In any case, the pirates seem uninterested in making any political alliances, and their number of active participants is tiny. Though its online supporters number about 15,000, the group only attracted about two dozen people to the Moscow region town of Malakhovka on Sept. 12 and 13 for its first convention, including Gregory Engels, co-chairman of the Pirate Party International.

The group is “against everyone, both the opposition and the ruling authorities," Rassudov said.

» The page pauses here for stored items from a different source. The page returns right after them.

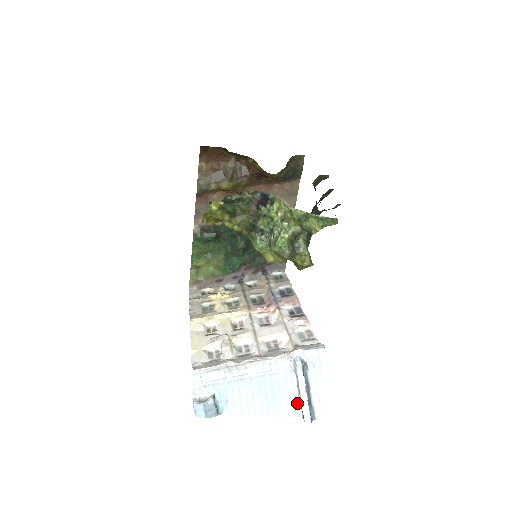
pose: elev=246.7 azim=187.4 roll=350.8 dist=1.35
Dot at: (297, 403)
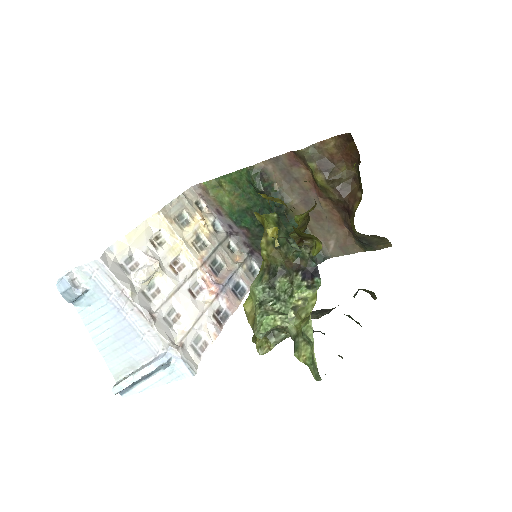
Dot at: (127, 372)
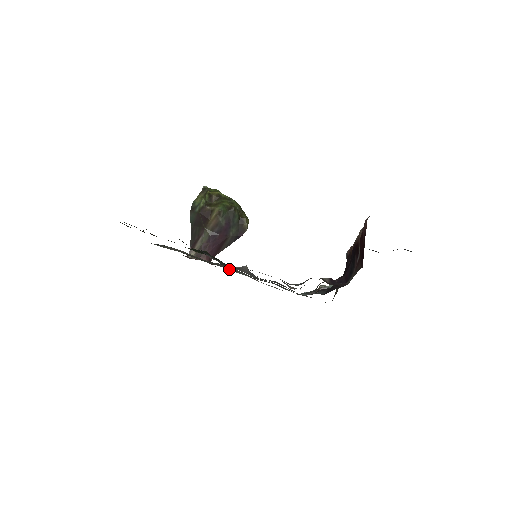
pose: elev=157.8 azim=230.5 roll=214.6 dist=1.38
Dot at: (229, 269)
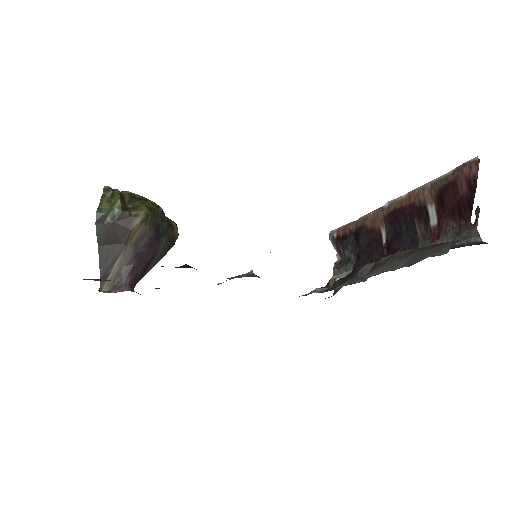
Dot at: (218, 283)
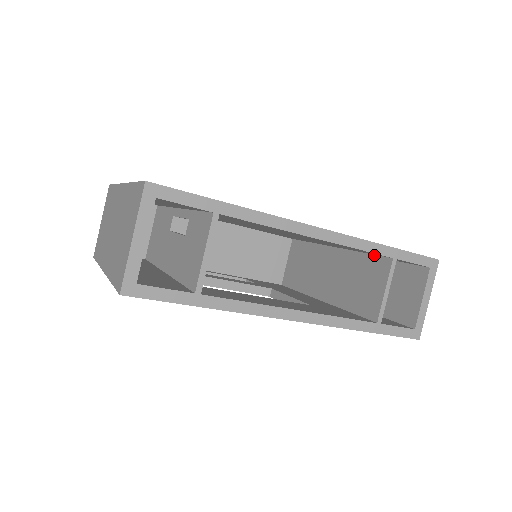
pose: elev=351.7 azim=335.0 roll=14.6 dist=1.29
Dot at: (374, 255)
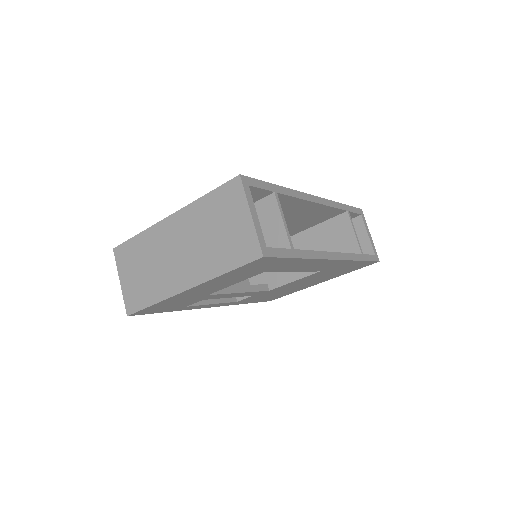
Dot at: (331, 219)
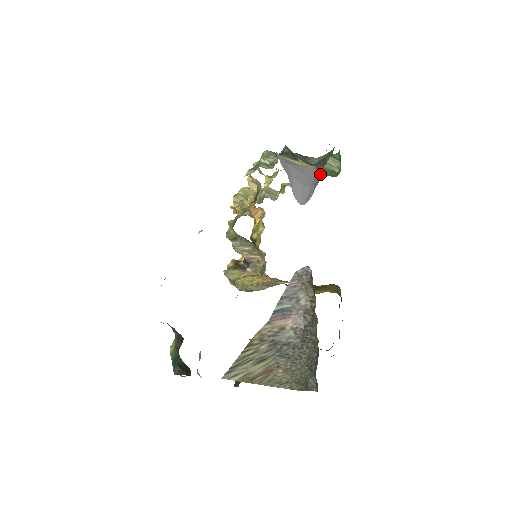
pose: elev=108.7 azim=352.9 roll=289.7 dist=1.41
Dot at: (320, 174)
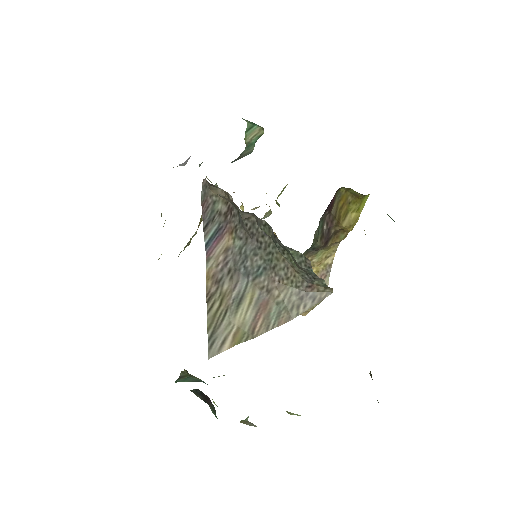
Dot at: occluded
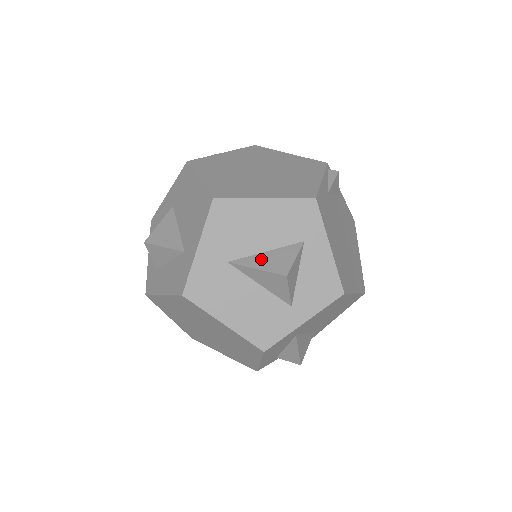
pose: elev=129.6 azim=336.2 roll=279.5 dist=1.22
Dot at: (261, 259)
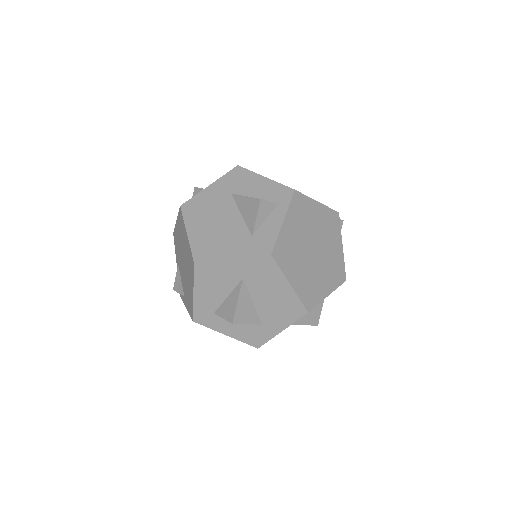
Dot at: (306, 317)
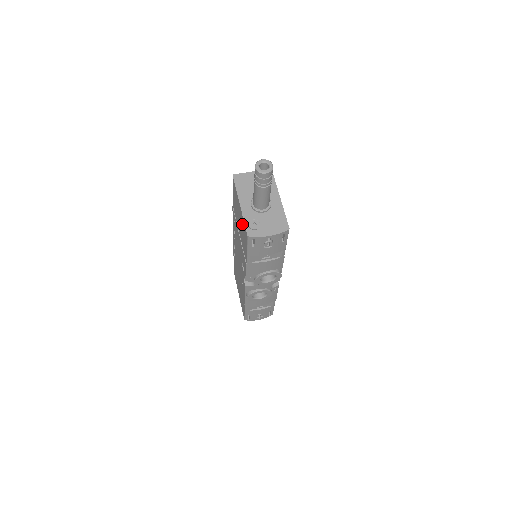
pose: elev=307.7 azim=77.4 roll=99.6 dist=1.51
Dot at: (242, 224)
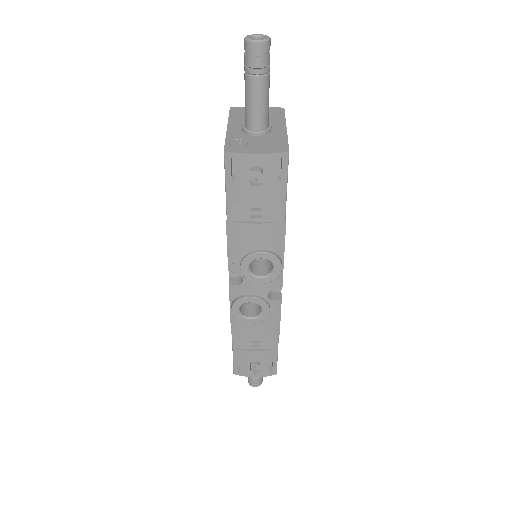
Dot at: occluded
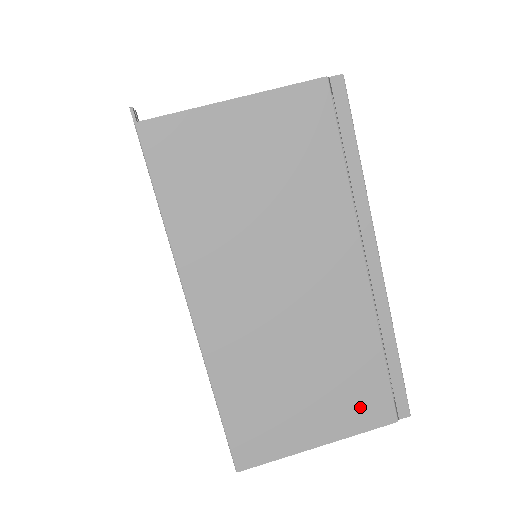
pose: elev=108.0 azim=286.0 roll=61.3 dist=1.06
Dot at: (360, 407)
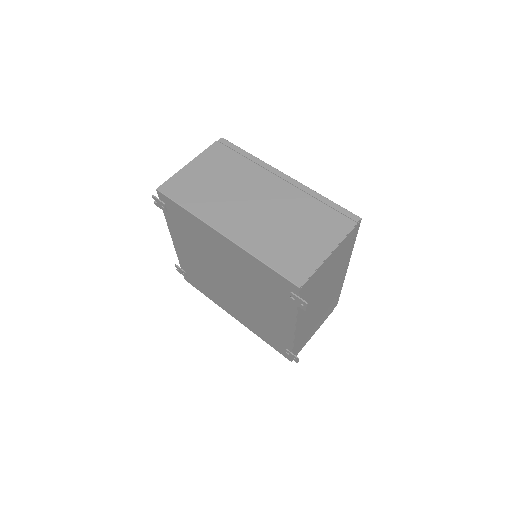
Dot at: (333, 227)
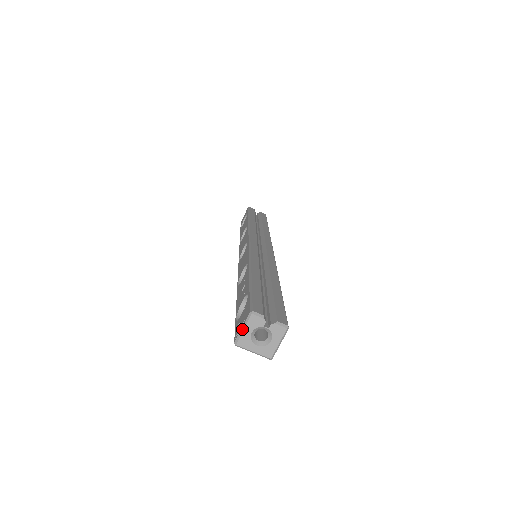
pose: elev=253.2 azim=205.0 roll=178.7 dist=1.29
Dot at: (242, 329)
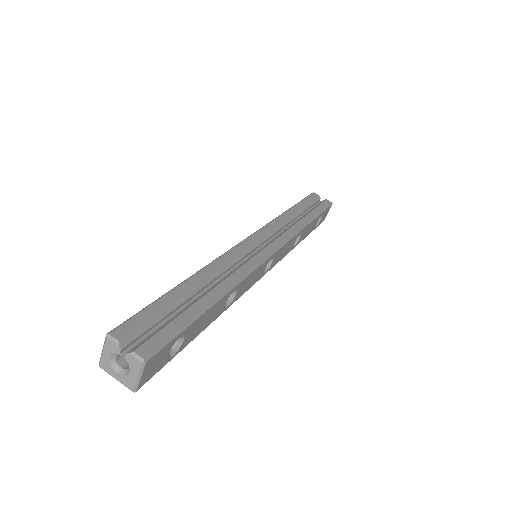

The group is targeting Internet users, especially the young, as potential voters. Supporters are largely professionals and active Internet users, aged 20 to 30, including small entrepreneurs and artists, Shakirov and Rassudov said. The two are searching for young, brilliant activists to build their cause.

Piracy of DVDs, software and other copyrighted goods is rampant. A new study by the Higher School of Economics in Moscow estimates that $30 billion in counterfeit goods a year are sold in Russian stores, Kommersant reported Friday. The study said counterfeit goods included medicine, cosmetics, alcohol and clothing, and their sale is growing after declining in recent years, the newspaper said, without giving figures.
Sixty-seven percent of the software installed on personal computers in 2009 was unlicensed, according to a May report by International Data Corp. and the Business Software Alliance. Russia was ranked as having the third-highest commercial value of pirated software last year, at $2.6 billion, after the United States' $8.4 billion and China's $7.6 billion.

Russia's loose attitudes toward illegal uses of intellectual property have been a huge stumbling block in its 17-year-old bid to join the WTO.

As recently as June, U.S. officials reiterated that a major reason Russia's WTO accession was being held up was its failure to carry out promises from a 2006 anti-piracy agreement with the United States.